- [PROBLEM REQUIREMENTS]:
Copy the passage below on federal foster care funding in South Dakota word for word, from "The federal dollars" up to and including "it is based.".

- [READING TEXT]:

The federal dollars South Dakota receives on behalf of all children—Native and non-Native—are considerable. They flow onward to state agencies, foster and adoptive parents, and group homes, as well as to any employees and suppliers. This movement of money has “a measurable effect” on a state’s economy, according to the healthcare consumer group Families USA.

Department of Social Services spokeswoman Kristin Kellar said the agency complies fully with the Indian Child Welfare Act and does not take children to attract federal dollars. Removing a child from the home harms society economically, she said, no matter what “paltry amount of funding the federal government expends to support foster care.” She challenged NPR’s $100-million figure, saying the agency would like to see the numbers on which it is based.

- [DATA BLOCK]:

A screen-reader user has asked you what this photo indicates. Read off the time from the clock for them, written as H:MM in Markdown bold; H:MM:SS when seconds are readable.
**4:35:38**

- [ANSWER TO THE PROBLEM]:
The federal dollars South Dakota receives on behalf of all children—Native and non-Native—are considerable. They flow onward to state agencies, foster and adoptive parents, and group homes, as well as to any employees and suppliers. This movement of money has “a measurable effect” on a state’s economy, according to the healthcare consumer group Families USA.

Department of Social Services spokeswoman Kristin Kellar said the agency complies fully with the Indian Child Welfare Act and does not take children to attract federal dollars. Removing a child from the home harms society economically, she said, no matter what “paltry amount of funding the federal government expends to support foster care.” She challenged NPR’s $100-million figure, saying the agency would like to see the numbers on which it is based.